In summary, it is important to be aware of the potential risks of point-of-care lung ultrasound when scanning neonates, who are particularly vulnerable to the thermal and non-thermal effects. The lung is a gas containing organ that is more sensitive than other non-gas containing organs to non-thermal effects. Important considerations when performing neonatal lung ultrasound include:

• Minimizing exposure time, including active probe contact and ensuring probe movement to avoid overheating a certain area
• Scanning with the lowest power output to obtain the necessary image with B-mode having the lowest power output and pulse wave doppler having the highest
• Having a specific preset for neonatal lung ultrasound with the MI and TI ≤3 to ensure the ALARA principle is met when any practitioner is performing neonatal lung ultrasound

References

1. Nemes AF, et al. Use of lung ultrasound in reducing radiation exposure in neonates with respiratory distress: a quality management project. Medicina. 2024;60(2):308.

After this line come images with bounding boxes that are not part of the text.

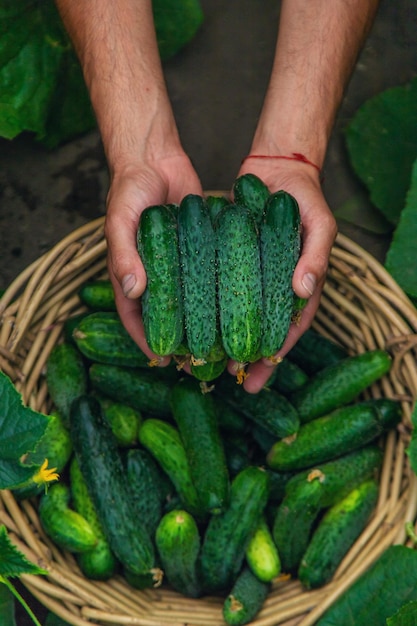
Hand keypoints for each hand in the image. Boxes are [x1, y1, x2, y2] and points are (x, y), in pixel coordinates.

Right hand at [104, 153, 202, 363]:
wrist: (154, 157)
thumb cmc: (129, 188)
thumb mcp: (120, 220)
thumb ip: (123, 253)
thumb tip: (133, 290)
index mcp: (130, 274)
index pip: (135, 316)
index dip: (147, 341)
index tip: (164, 361)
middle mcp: (156, 274)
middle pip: (167, 316)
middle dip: (180, 340)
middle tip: (198, 361)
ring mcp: (178, 264)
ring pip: (191, 300)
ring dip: (203, 322)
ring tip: (222, 343)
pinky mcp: (200, 250)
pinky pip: (209, 275)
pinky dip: (219, 291)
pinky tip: (237, 307)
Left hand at [229, 159, 336, 392]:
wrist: (278, 166)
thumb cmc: (306, 196)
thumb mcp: (320, 224)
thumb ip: (317, 256)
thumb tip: (305, 290)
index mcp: (300, 285)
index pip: (290, 328)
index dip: (275, 354)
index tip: (258, 376)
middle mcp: (274, 286)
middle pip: (261, 329)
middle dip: (248, 357)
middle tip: (230, 379)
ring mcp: (252, 275)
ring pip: (238, 314)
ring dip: (225, 337)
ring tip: (207, 360)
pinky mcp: (231, 261)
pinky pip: (221, 287)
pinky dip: (210, 306)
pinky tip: (194, 321)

2. Kurepa D, Zaghloul N, Watkins L, Liu J. Neonatal lung ultrasound exam guidelines. J Perinatol. 2018;38:11-22.
3. Miller LE, Stoller JZ, Fraga MV. Point-of-care ultrasound in the neonatal ICU. Curr Opin Pediatr. 2020;32:216-227.
4. Duck F. Hazards, risks, and safety of diagnostic ultrasound. Med Eng Phys. 2008;30(10):1338-1348.

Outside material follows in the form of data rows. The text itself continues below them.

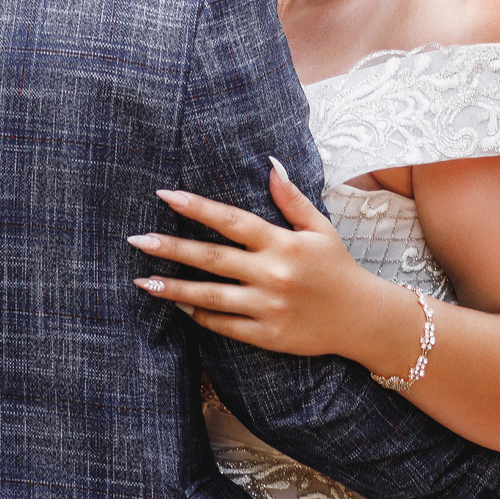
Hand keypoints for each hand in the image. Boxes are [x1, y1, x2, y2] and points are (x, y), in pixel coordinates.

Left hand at [130, 161, 406, 363]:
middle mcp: (272, 274)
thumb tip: (270, 163)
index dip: (196, 207)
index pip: (231, 220)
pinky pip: (224, 326)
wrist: (363, 318)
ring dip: (173, 288)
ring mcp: (268, 307)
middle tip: (136, 239)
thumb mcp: (320, 228)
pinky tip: (177, 305)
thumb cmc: (338, 268)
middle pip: (212, 258)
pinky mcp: (267, 335)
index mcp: (282, 243)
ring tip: (142, 280)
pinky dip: (199, 316)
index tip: (164, 195)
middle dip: (171, 247)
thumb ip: (291, 198)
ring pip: (211, 296)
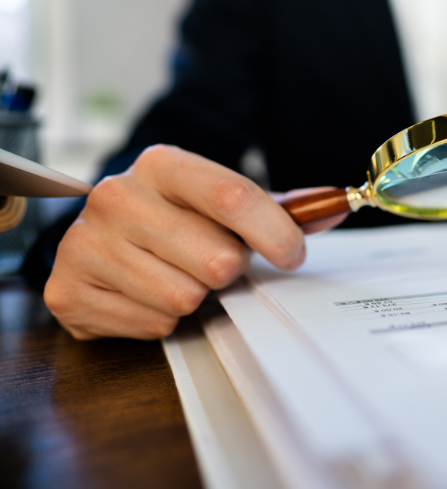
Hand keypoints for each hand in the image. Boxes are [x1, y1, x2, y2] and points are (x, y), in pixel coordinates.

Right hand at [44, 145, 346, 339]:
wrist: (103, 237)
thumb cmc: (178, 219)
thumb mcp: (224, 202)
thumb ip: (283, 205)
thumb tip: (337, 205)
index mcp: (161, 165)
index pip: (233, 196)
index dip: (275, 233)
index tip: (293, 254)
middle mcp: (116, 197)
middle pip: (217, 259)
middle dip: (227, 270)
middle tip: (211, 261)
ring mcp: (85, 244)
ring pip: (185, 297)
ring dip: (194, 297)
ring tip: (176, 275)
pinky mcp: (68, 291)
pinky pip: (153, 324)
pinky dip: (162, 319)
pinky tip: (147, 294)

5. Verma P, et al. Guidance document on ultrasound safety issues when scanning a neonate. BMUS. 2021.
6. Miller DL, Dong Z, Dou C, Raghavendran K. Pulmonary capillary hemorrhage induced by different imaging modes of diagnostic ultrasound. Ultrasound Med Biol. 2017;44(5):1012-1021.
7. Miller DL, Dou C, Dong Z. Lung ultrasound induction of pulmonary capillary hemorrhage in neonatal swine. Ultrasound Med Biol. 2022;48(11):2276-2291.
8. Statement and Recommendations for Safety Assurance in Lung Ultrasound. The American Institute for Ultrasound in Medicine. July 16, 2023. Accessed January 27, 2024.